- Ausgangstext

========================================

Honda bringt die VFR 1200 F in einer Version mit Doppelkupplungsgetriebe auf den Markt. Ohne Kupplungs- und Schalthebel, denn gekuppelt wird automatisch, die Gänge wechseln wahlweise automatisch oder per Knopfdruck. MOTORRAD wagte sich in die neu gestaltete Schaltzentrale.
Nein, jetzt kein Griff zum Kupplungshebel. Der fehlt sowieso. Einfach den Starterknopf drücken, für einen Moment das V4-Pulsen genießen und den benachbarten Wippschalter am rechten Lenkerende mit dem Daumen nach links schieben. Mit einem gedämpften Ruck legt ein Elektromotor den ersten Gang ein. Dann vorsichtig Gas geben. Sie fährt. Probehalber ein enger Kreis im Schritttempo mit der Lenkung am Anschlag - die Kupplung wird von der Elektronik tadellos dosiert, die Balanceübung gelingt sturz- und blamagefrei. Geschmeidig fädeln sich VFR und Fahrer in den fließenden Verkehr.

========================================

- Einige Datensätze
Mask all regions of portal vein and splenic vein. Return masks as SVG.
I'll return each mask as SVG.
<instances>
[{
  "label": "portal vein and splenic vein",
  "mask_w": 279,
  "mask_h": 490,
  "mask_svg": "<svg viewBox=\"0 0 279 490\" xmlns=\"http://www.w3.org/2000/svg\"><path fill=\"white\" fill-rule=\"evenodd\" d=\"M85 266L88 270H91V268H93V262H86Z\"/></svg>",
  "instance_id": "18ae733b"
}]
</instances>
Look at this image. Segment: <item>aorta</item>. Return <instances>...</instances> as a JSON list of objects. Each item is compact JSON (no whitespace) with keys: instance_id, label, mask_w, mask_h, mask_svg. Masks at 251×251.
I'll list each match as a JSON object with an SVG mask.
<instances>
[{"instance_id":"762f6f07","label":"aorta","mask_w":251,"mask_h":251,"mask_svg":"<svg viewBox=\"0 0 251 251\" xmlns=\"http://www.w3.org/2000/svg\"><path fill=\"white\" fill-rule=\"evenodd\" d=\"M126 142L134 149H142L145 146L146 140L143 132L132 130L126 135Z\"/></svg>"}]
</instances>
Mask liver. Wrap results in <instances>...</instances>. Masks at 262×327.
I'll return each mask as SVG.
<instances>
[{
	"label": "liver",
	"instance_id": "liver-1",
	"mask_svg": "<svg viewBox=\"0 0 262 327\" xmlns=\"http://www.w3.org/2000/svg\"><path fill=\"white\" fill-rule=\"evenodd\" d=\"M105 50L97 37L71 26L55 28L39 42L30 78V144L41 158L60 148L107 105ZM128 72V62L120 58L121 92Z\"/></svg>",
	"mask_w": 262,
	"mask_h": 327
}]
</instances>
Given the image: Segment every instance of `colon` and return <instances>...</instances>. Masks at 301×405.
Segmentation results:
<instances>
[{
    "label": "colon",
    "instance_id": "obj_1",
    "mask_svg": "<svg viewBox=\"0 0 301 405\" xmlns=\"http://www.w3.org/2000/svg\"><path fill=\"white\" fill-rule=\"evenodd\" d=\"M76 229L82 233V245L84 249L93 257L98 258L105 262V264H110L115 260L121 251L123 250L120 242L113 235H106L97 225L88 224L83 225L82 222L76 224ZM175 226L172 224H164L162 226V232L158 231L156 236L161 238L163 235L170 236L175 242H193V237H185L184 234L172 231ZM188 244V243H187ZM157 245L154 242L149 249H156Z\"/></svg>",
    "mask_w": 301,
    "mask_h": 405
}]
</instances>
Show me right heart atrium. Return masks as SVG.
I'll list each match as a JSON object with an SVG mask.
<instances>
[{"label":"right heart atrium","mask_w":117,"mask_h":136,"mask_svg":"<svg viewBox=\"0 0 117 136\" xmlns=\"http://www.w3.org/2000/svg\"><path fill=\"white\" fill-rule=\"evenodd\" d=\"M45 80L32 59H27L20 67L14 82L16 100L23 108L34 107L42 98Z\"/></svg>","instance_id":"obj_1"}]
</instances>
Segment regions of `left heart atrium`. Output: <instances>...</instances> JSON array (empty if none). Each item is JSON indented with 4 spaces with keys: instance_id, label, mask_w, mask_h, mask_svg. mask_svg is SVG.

========================================

- Aufgaben
**1.** Der Text über die VFR 1200 F beschreibt die ersten Schritte der Fahrt mit Infinitiven. Zählen Sie alle diese Handlungen auf, vom Drücken des Starterknopfs bis zum Gasgeben.
**2.** Knüpfen Sie an den letzten Satz des Textes über die VFR 1200 F an und schreiben Sie ihn weiter.
Die Datensätze stammen aus einer anderen Quelle.

- Lösungen
**1.**
- den Starterknopf drücken
- für einen Moment das V4-Pulsen genießen
- den benachbarten Wippschalter am rechten Lenkerende mit dem Daumen nach links schieben
- vorsichtig Gas geben

**2.**
Vor der ersten roten Ampel greift die Linke unwillkürlich ins Leere, und das passiert vielleicht noch ein, zwei weitere Male im Lauf eines Fahrtages, doch die enge Wende gleich zu Anfang hatte als vertrauensbildende Maßnahme Erfolg. Was die beiden Kupplungen der DCT (double clutch transmission) computergesteuert und öldruckbetätigt anstellen, das geht in Ordnung. Der Fahrer kann und sollte sich - im Fall des Autors nach 33 Jahren Kupplungsarbeit - ganz dem Erlernen neuer Fingerspiele, also der intuitiven Bedienung des innovativen Getriebes widmen.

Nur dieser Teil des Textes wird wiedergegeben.